Extract, from the records beneath this instruction, each line that contains the word "lines".

## Stored data
- - - - - - -

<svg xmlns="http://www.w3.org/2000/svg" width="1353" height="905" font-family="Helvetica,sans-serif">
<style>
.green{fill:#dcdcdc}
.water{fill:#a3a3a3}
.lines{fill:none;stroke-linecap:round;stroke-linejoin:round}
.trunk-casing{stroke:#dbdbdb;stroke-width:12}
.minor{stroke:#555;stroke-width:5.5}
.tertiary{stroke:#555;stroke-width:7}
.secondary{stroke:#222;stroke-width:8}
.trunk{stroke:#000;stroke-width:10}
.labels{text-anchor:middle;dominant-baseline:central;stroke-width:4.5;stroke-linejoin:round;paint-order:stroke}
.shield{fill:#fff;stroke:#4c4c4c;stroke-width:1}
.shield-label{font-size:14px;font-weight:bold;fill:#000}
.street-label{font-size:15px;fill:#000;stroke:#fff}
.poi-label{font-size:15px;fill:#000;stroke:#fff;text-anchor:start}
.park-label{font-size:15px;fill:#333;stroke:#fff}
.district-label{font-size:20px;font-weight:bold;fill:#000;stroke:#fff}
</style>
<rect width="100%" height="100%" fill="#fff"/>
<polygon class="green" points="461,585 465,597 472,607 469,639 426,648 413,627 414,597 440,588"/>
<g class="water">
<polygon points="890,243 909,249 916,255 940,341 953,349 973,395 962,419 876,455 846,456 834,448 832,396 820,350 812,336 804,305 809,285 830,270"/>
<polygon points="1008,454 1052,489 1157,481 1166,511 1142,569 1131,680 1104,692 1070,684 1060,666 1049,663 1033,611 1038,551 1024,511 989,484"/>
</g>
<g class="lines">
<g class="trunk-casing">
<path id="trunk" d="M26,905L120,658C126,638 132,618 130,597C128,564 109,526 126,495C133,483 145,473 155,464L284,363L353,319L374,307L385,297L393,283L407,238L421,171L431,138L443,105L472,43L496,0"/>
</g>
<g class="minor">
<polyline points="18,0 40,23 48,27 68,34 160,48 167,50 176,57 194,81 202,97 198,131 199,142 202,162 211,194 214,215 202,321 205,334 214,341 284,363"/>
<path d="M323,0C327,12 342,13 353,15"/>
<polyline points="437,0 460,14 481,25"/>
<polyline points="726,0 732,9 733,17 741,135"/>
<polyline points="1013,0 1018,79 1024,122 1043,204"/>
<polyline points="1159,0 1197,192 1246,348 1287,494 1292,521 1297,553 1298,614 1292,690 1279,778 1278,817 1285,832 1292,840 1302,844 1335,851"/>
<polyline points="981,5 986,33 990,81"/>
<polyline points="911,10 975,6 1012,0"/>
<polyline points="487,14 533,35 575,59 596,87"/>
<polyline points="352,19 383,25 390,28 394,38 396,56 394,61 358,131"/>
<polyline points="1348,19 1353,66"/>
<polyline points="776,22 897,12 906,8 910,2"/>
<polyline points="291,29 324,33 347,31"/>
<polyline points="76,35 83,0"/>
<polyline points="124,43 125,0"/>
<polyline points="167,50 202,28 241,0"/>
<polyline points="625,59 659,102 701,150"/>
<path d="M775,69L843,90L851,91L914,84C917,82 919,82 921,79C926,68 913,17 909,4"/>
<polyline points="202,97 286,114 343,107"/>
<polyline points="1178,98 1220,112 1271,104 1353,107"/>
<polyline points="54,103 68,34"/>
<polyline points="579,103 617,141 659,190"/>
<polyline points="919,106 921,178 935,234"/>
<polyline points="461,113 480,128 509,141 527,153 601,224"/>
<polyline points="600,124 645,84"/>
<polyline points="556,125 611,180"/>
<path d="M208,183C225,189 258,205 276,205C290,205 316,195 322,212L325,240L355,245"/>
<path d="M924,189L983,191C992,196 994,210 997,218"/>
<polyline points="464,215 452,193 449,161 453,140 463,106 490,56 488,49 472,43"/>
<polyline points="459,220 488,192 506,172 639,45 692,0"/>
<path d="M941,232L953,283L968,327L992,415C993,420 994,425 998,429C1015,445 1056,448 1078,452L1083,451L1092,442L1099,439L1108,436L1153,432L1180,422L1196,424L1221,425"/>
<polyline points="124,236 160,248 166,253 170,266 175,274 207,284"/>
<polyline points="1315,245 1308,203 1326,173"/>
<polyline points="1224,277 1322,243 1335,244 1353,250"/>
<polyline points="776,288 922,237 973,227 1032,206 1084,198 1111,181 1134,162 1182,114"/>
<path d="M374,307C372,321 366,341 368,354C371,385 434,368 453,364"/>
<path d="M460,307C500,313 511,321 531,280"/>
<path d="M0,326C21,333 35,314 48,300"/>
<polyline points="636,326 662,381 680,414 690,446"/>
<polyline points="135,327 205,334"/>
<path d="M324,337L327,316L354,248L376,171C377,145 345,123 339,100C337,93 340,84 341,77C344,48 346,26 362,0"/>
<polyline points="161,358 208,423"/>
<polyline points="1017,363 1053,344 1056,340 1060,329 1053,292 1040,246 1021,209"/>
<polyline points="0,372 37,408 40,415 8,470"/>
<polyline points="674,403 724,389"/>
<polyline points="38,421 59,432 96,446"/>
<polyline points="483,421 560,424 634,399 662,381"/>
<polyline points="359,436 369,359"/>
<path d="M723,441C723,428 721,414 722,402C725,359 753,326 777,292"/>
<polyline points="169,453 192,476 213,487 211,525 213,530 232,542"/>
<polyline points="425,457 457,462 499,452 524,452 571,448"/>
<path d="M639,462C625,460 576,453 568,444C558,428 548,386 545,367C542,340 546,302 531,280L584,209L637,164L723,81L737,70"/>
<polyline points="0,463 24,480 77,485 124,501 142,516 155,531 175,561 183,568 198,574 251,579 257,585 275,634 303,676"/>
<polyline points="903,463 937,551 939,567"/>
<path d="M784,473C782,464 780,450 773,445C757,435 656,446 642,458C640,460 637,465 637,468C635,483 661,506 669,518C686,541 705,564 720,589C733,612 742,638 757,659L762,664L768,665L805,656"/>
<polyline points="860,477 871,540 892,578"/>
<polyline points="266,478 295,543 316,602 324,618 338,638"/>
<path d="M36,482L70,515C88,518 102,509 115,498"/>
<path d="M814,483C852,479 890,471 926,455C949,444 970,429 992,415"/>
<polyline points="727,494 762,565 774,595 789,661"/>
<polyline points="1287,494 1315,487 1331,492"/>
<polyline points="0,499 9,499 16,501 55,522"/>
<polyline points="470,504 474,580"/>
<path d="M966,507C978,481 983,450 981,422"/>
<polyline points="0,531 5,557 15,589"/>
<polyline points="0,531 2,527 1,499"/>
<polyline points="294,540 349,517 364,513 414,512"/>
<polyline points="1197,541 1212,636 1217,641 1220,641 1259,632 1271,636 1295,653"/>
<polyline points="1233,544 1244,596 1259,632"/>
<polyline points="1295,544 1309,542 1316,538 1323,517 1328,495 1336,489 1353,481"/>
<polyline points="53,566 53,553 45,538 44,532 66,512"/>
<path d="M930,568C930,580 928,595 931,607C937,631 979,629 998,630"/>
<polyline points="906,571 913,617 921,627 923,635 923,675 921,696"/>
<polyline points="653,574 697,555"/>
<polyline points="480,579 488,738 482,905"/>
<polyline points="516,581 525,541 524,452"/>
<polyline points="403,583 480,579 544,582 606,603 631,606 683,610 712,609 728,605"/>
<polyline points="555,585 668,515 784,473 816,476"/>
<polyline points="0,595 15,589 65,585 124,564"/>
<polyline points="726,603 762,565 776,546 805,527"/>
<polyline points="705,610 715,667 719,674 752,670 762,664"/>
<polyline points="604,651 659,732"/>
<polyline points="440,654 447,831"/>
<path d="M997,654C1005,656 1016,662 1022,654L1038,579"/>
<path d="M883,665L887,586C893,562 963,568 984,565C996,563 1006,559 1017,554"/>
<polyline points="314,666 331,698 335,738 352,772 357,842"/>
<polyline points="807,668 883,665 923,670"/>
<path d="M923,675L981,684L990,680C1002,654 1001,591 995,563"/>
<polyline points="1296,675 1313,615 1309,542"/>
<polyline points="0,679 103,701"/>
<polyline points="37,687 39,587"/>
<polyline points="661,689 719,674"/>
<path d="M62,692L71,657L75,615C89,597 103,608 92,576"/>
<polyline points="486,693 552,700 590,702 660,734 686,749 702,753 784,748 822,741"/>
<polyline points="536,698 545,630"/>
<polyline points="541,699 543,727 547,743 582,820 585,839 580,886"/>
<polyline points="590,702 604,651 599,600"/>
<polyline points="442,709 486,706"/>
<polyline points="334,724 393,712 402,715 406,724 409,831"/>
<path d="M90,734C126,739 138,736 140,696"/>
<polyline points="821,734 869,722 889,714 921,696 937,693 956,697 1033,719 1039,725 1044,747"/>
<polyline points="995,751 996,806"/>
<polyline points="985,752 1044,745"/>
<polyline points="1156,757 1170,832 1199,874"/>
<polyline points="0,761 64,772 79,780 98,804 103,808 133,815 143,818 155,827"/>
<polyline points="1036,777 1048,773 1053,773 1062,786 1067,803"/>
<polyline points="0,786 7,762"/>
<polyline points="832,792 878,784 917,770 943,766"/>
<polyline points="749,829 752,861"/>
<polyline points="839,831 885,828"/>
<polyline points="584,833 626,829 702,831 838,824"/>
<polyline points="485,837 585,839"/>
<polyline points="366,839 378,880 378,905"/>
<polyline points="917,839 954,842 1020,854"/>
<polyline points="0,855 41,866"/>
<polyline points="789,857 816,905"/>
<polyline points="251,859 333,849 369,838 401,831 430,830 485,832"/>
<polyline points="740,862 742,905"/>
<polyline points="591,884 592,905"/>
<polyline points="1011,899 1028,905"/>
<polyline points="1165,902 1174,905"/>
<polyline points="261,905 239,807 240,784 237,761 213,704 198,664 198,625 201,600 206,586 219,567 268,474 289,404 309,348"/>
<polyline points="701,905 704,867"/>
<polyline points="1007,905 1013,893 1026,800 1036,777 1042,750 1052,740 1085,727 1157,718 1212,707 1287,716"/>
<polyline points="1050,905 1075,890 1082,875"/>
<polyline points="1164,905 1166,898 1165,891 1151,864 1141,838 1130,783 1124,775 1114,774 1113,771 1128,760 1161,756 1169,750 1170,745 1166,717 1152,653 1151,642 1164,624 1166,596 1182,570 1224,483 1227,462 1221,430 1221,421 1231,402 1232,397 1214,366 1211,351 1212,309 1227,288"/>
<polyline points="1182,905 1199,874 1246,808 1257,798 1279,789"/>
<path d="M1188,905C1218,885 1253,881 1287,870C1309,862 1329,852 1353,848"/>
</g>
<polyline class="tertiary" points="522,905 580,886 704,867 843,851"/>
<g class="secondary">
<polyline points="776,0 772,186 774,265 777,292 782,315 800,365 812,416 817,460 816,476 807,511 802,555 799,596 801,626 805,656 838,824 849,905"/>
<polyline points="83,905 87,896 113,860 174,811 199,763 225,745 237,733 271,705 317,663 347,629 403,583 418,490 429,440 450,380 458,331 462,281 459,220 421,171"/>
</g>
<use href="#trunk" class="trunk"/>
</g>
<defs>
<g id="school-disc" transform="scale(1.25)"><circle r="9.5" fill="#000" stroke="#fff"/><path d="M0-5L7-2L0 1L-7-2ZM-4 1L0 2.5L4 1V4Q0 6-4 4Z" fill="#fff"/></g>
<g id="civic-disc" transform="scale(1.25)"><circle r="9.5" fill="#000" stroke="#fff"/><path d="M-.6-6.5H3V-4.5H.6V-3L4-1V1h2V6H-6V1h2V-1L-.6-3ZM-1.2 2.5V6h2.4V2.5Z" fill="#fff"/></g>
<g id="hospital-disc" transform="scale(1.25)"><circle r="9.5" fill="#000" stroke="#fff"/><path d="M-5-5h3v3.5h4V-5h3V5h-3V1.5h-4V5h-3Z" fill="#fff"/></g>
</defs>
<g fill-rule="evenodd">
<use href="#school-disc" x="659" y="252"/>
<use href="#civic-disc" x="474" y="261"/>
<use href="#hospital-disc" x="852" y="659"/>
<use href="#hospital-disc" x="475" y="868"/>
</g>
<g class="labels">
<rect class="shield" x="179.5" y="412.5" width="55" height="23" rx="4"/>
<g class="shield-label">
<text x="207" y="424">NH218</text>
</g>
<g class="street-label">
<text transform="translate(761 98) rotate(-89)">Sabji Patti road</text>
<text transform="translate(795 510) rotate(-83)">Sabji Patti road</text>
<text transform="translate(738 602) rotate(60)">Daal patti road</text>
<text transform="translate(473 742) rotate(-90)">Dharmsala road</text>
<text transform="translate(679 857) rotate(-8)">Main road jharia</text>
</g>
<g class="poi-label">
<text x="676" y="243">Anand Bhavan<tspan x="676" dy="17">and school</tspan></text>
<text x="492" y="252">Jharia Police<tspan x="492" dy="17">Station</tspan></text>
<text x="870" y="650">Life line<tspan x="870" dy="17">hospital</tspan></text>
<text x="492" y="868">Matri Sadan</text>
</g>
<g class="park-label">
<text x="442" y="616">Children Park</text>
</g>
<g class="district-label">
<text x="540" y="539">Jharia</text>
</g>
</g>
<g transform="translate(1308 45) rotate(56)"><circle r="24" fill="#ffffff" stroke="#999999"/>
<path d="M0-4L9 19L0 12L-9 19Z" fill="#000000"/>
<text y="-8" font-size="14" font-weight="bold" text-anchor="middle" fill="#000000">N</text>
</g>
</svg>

- - - - - - -

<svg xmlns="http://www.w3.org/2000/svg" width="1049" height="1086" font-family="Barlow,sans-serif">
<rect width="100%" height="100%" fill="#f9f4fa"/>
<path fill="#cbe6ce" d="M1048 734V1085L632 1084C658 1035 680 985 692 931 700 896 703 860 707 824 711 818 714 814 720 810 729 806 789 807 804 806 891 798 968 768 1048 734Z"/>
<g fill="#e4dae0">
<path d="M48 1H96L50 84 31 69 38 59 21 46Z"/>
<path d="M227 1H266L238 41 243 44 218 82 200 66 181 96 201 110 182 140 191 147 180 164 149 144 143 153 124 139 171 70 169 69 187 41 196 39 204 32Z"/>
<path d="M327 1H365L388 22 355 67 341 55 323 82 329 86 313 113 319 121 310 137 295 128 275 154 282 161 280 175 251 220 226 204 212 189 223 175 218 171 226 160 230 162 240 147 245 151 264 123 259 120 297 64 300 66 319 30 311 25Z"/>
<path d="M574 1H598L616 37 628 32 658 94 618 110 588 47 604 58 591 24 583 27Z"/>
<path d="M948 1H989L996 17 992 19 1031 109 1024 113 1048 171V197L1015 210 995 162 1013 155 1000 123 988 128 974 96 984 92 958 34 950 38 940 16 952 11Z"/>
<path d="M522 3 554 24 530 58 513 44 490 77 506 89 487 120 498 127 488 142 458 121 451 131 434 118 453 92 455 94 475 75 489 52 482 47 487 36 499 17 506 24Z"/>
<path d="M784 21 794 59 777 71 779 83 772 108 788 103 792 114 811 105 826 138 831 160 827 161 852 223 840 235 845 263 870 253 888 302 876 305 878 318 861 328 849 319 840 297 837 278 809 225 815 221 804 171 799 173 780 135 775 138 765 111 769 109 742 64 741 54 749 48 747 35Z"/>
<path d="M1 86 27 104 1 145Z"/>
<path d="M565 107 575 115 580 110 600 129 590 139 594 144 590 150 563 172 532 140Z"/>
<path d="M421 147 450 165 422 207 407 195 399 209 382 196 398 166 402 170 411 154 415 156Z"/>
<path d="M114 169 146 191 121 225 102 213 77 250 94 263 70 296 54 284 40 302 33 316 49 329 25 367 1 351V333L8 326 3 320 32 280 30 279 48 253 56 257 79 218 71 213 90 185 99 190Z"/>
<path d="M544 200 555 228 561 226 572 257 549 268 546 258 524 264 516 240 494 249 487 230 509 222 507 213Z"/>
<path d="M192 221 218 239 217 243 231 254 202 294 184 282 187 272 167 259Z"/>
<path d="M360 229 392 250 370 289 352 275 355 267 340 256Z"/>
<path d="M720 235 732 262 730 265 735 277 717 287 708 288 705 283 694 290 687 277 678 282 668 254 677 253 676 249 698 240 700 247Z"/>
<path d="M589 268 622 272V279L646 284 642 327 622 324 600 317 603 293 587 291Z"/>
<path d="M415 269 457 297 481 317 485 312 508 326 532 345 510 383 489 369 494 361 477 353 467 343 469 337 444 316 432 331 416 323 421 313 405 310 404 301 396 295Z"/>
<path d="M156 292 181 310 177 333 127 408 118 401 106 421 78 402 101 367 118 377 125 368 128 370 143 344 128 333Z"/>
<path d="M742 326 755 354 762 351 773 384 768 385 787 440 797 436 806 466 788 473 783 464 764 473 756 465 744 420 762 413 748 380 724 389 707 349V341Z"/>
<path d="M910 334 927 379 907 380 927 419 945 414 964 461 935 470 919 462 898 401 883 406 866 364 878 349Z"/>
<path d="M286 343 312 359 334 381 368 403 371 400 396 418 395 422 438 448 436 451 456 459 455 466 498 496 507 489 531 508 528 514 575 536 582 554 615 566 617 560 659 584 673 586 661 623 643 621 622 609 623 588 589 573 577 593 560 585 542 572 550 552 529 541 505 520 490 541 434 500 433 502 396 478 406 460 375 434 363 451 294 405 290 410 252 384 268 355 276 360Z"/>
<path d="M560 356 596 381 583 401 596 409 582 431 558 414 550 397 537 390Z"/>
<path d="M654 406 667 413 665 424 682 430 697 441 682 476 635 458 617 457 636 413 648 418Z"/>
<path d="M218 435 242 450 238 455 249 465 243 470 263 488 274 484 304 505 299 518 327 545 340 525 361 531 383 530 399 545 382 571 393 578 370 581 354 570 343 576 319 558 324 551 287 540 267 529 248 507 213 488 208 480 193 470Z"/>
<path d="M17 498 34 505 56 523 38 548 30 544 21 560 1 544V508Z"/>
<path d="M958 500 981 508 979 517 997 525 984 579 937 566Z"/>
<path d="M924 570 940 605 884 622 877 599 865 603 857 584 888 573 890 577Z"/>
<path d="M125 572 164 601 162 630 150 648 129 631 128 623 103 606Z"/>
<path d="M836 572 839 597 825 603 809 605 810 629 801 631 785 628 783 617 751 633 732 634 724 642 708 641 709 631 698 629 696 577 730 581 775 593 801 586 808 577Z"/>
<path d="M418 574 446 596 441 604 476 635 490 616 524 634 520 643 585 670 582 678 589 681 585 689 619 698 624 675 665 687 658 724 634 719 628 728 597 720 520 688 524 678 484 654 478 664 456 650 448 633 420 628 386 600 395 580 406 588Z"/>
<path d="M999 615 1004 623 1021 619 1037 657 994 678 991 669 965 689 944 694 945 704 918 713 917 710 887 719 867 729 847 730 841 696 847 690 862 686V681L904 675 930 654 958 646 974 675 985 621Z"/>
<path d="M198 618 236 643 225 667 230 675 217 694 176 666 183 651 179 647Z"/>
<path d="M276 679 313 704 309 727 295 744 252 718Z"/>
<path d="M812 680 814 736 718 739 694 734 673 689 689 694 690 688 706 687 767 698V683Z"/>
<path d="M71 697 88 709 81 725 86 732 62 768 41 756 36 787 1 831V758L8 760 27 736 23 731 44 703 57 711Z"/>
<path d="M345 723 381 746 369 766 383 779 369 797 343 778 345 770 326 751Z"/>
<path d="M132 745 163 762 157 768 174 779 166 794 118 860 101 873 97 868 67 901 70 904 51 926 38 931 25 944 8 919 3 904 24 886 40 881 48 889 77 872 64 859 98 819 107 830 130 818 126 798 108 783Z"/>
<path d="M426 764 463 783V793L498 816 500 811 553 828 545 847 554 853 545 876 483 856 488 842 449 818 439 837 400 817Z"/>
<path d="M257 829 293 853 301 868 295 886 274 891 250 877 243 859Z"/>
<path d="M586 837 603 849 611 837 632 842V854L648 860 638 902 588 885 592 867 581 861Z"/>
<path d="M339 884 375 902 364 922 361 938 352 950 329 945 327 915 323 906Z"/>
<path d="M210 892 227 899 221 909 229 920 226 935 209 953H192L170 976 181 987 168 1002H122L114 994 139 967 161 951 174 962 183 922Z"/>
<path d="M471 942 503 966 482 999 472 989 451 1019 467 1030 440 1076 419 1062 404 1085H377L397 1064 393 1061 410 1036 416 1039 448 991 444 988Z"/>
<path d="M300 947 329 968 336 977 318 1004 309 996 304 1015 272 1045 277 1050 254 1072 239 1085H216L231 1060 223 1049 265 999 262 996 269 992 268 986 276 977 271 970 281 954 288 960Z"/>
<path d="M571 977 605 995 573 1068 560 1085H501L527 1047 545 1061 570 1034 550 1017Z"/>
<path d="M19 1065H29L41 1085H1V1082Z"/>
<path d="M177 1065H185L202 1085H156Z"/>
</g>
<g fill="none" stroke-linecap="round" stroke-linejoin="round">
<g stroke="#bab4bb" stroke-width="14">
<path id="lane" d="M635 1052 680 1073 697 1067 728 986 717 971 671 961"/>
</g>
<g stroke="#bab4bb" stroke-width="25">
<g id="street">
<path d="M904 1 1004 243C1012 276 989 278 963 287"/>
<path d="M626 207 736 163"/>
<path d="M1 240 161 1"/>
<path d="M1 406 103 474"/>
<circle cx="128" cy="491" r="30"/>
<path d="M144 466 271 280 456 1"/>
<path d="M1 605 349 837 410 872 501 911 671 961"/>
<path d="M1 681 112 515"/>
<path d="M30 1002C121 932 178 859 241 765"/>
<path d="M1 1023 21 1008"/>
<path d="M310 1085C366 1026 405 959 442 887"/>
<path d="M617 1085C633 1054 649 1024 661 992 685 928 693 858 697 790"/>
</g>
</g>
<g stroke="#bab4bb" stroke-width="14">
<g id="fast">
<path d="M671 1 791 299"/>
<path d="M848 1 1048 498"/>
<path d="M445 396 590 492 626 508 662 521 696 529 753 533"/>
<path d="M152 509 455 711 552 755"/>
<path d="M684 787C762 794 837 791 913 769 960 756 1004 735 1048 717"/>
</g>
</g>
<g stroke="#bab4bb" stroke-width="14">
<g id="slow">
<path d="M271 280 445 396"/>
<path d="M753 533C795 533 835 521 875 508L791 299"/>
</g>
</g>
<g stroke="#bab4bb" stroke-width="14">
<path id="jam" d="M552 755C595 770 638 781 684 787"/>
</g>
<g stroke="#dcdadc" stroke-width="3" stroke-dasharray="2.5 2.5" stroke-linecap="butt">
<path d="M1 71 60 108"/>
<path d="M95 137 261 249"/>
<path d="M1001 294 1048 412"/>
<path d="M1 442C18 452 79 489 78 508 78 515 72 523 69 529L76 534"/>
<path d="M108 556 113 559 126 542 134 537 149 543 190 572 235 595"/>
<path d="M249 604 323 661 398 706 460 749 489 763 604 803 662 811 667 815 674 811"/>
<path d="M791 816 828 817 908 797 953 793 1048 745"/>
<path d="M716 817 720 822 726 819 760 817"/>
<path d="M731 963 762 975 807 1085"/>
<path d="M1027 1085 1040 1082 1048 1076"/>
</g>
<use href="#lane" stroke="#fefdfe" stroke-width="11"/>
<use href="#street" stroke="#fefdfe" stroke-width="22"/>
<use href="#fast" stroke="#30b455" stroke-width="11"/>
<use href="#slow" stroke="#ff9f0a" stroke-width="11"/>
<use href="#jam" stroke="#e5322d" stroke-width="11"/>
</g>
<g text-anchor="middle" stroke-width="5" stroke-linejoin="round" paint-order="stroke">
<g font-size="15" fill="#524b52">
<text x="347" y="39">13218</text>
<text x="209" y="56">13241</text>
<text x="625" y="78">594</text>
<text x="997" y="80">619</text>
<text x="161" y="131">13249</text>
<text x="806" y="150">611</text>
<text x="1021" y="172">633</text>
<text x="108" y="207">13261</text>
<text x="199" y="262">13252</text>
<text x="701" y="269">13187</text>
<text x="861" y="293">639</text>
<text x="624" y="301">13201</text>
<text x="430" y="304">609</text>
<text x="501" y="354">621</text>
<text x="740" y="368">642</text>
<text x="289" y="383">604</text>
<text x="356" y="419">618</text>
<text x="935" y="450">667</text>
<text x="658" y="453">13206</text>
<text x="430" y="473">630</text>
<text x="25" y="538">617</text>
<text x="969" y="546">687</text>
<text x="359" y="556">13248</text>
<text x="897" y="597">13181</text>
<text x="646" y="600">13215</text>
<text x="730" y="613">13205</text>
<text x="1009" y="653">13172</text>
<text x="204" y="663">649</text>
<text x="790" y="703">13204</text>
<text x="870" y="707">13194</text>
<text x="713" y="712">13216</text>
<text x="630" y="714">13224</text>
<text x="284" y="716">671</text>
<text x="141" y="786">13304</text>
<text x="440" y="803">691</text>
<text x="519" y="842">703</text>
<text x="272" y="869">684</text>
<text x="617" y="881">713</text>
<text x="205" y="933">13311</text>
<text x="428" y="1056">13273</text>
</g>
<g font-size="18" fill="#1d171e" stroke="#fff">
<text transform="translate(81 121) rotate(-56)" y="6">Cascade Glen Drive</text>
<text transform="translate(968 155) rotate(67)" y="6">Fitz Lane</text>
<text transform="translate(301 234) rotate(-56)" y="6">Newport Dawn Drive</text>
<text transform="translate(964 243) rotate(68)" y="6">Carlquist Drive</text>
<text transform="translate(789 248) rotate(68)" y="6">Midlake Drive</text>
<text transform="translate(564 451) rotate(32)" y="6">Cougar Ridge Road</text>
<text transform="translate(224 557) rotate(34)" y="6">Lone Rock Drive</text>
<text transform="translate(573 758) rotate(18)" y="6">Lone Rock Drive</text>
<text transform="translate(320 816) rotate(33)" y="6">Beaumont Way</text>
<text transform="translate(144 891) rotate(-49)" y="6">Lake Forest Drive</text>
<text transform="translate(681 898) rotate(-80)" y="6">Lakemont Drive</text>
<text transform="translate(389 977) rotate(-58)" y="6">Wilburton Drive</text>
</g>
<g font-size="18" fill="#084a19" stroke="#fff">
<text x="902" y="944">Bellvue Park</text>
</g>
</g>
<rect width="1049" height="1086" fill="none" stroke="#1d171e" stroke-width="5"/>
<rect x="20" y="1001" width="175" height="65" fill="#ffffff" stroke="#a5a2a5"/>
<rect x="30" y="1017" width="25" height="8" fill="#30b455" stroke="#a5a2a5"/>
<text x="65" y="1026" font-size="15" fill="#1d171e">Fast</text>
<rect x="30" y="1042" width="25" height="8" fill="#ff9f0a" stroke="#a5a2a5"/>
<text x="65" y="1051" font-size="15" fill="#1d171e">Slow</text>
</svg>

- - - - - - -

## Exercise output
.lines{fill:none;stroke-linecap:round;stroke-linejoin:round}
<g class="lines">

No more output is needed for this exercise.